There are many improvements of the Euler forward method. The Runge and Kutta methods are an example widely used in the literature, in particular the Runge-Kutta 4 (forward) algorithm which is written as follows:

\[\begin{split}\begin{align} k_1 & = f(X_k, t_k) \\ k_2 & = f(X_k + \dfrac{k_1}{2}dt, t_k + \dfrac{dt}{2}) \\ k_3 & = f(X_k + \dfrac{k_2}{2}dt, t_k + \dfrac{dt}{2}) \\ k_4 & = f(X_k + k_3dt, t_k + dt) \\ X_{k+1} & = X_{k} + \dfrac{1}{6}\left( k_1 + 2 k_2 + 2k_3 + k_4 \right) \end{align}\end{split}\]
def RK4(func, X0, t):
    """
    Runge Kutta 4 solver.
    """
    dt = t[1] - t[0]
    nt = len(t)
    X = np.zeros([nt, len(X0)])
    X[0] = X0
    for i in range(nt - 1):
        k1 = func(X[i], t[i])
        k2 = func(X[i] + dt / 2.0 * k1, t[i] + dt / 2.0)
        k3 = func(X[i] + dt / 2.0 * k2, t[i] + dt / 2.0)
        k4 = func(X[i] + dt * k3, t[i] + dt)
        X[i + 1] = X[i] + dt / 6.0 * (k1 + 2.0 * k2 + 2.0 * k3 + k4)
    return X

Built-in methods#

Also built-in integration methods are available. The odeint function of Scipy is an example. We propose to compare it with the two others.

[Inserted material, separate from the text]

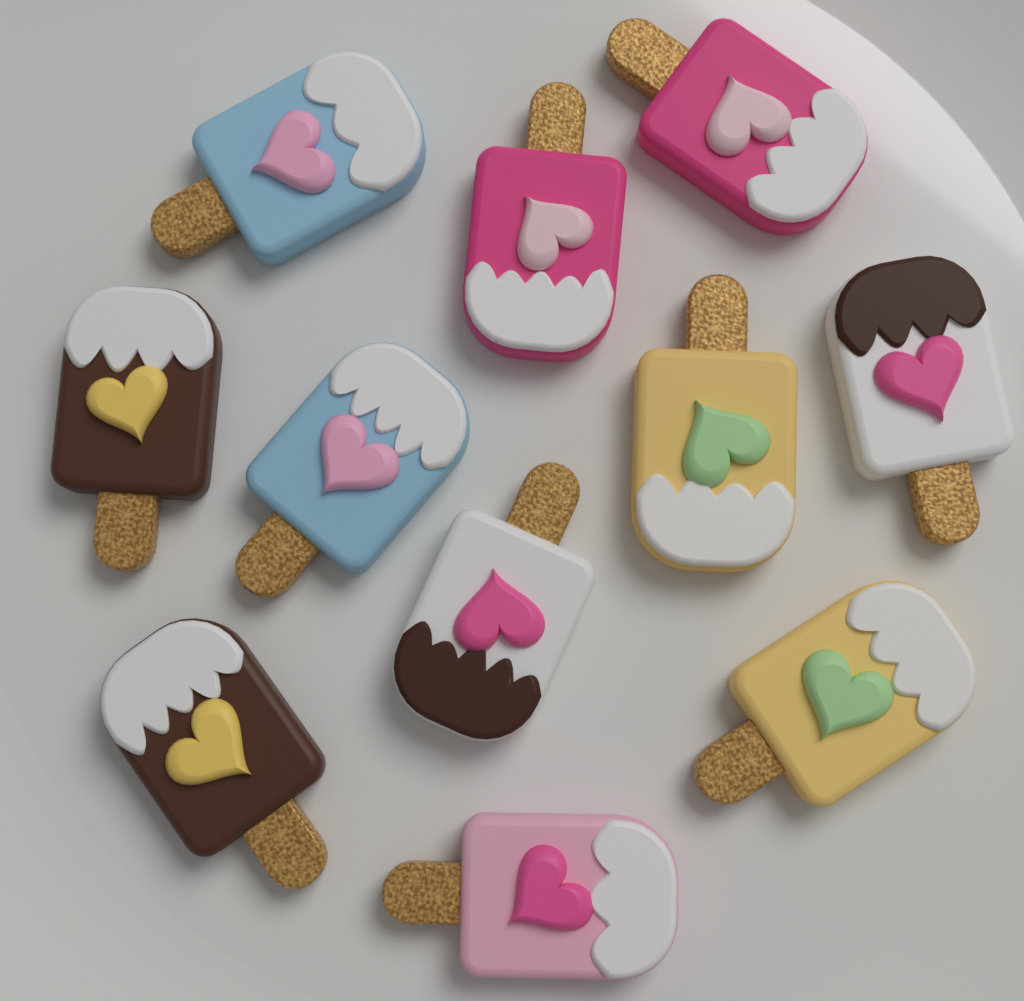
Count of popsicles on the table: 11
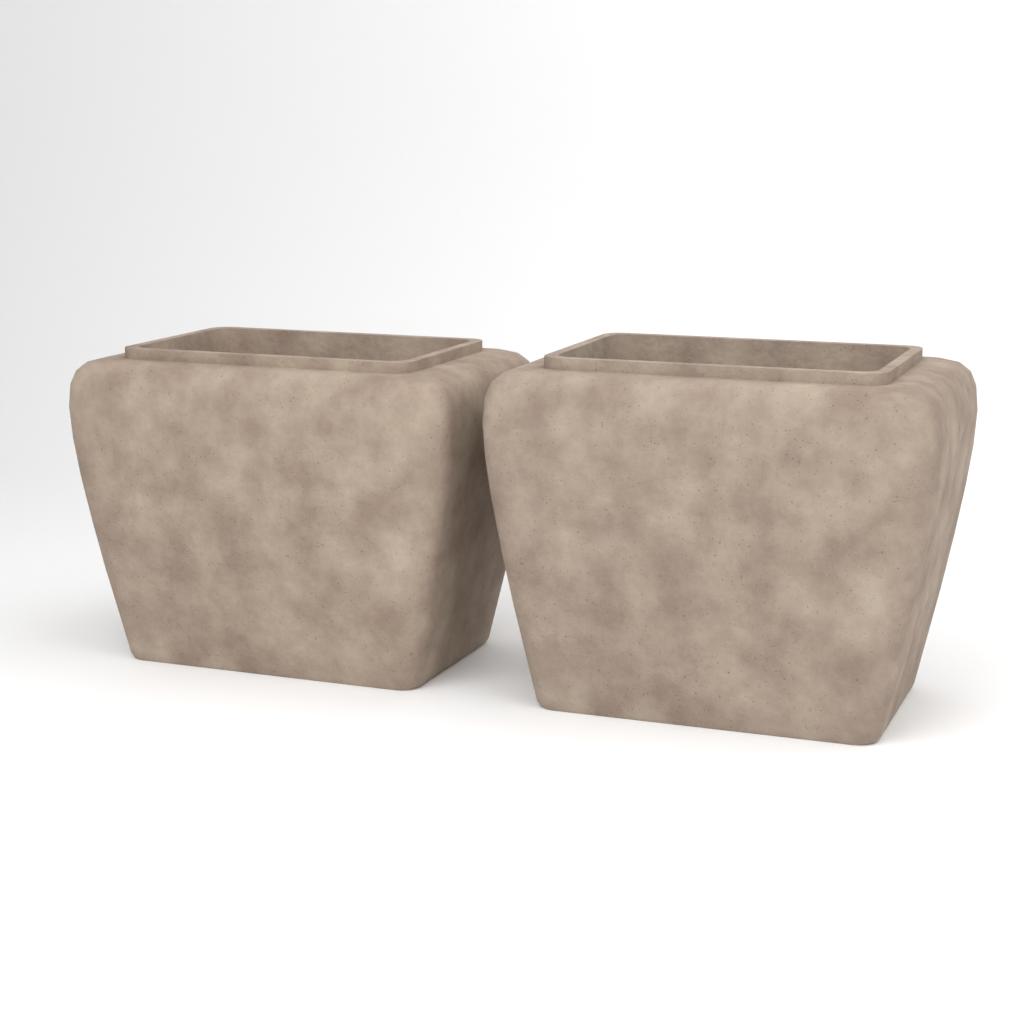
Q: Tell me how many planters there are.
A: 2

from scipy.integrate import odeint
Hide code cell source
# SETTINGS
w0 = 2.0 * np.pi
T0 = 2.0 * np.pi / w0
x0 = 1.0
X0 = np.array([x0, 0.0])
nt_values = np.array([10, 50, 100, 500, 1000])

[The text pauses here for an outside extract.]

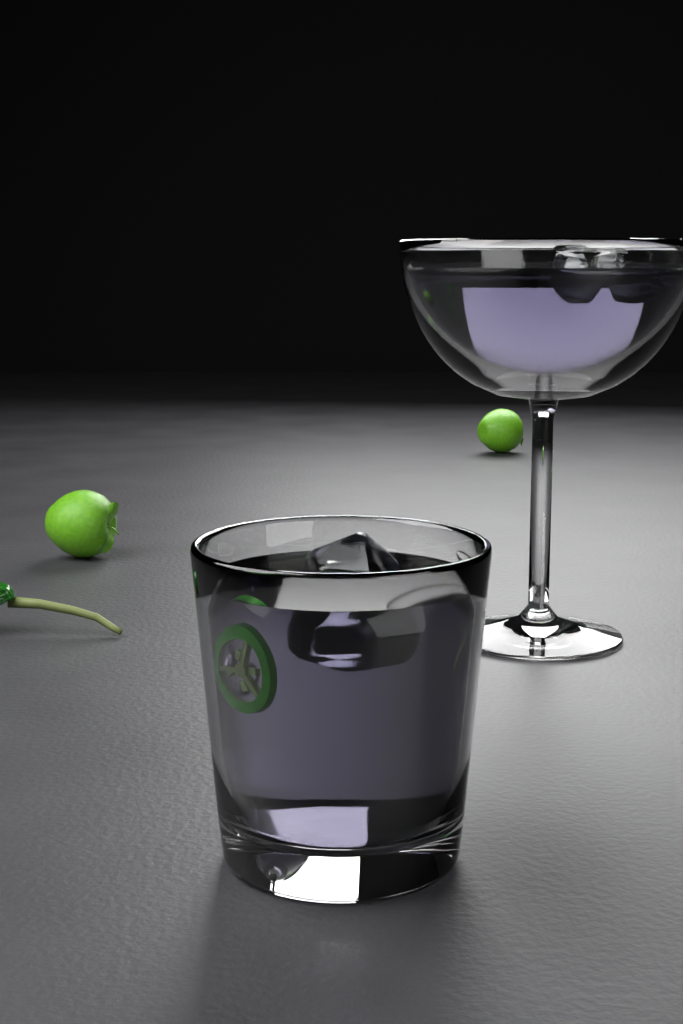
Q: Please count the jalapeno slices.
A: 1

methods = {"Euler": Euler, "RK4": RK4, "odeint": odeint}
err = {meth: np.zeros(len(nt_values)) for meth, _ in methods.items()}
dt_values = T0 / 4 / nt_values
for i in range(len(dt_values)):
    dt = dt_values[i]
    t = np.arange(nt + 1) * dt
    for key, integrator in methods.items():
        X = integrator(f, X0, t)
        res = ((x0 * np.cos(w0 * t) - X[:, 0]) ** 2)[1:]
        res /= len(res)
        err[key][i] = np.sqrt(res.sum())

fig, ax = plt.subplots(figsize=(8, 6))
for key, e in err.items():
    plt.plot(dt_values, e, "o-", label=key)
plt.legend()
plt.yscale("log")
plt.xscale("log")
plt.grid()
plt.ylabel("Error on position, $e(dt)$ [m]")
plt.xlabel("Time step, $dt$ [s]")
plt.title("Convergence of multiple algorithms")
plt.show()

The graph above shows that the error levels and convergence rates of the 3 methods above are very different. We can first compare the forward Euler and RK4 methods. The latter evaluates the ODE 4 times per iteration and can therefore be considered as four times slower that the Forward Euler method. However, its error level is several orders of magnitude lower and its convergence rate is much better than forward Euler. Concerning odeint, we notice that this last algorithm has a much lower error level than Euler but a comparable convergence rate. In fact it uses an error control system which we will not detail here. However, we must remember that odeint is fast and reliable in many cases.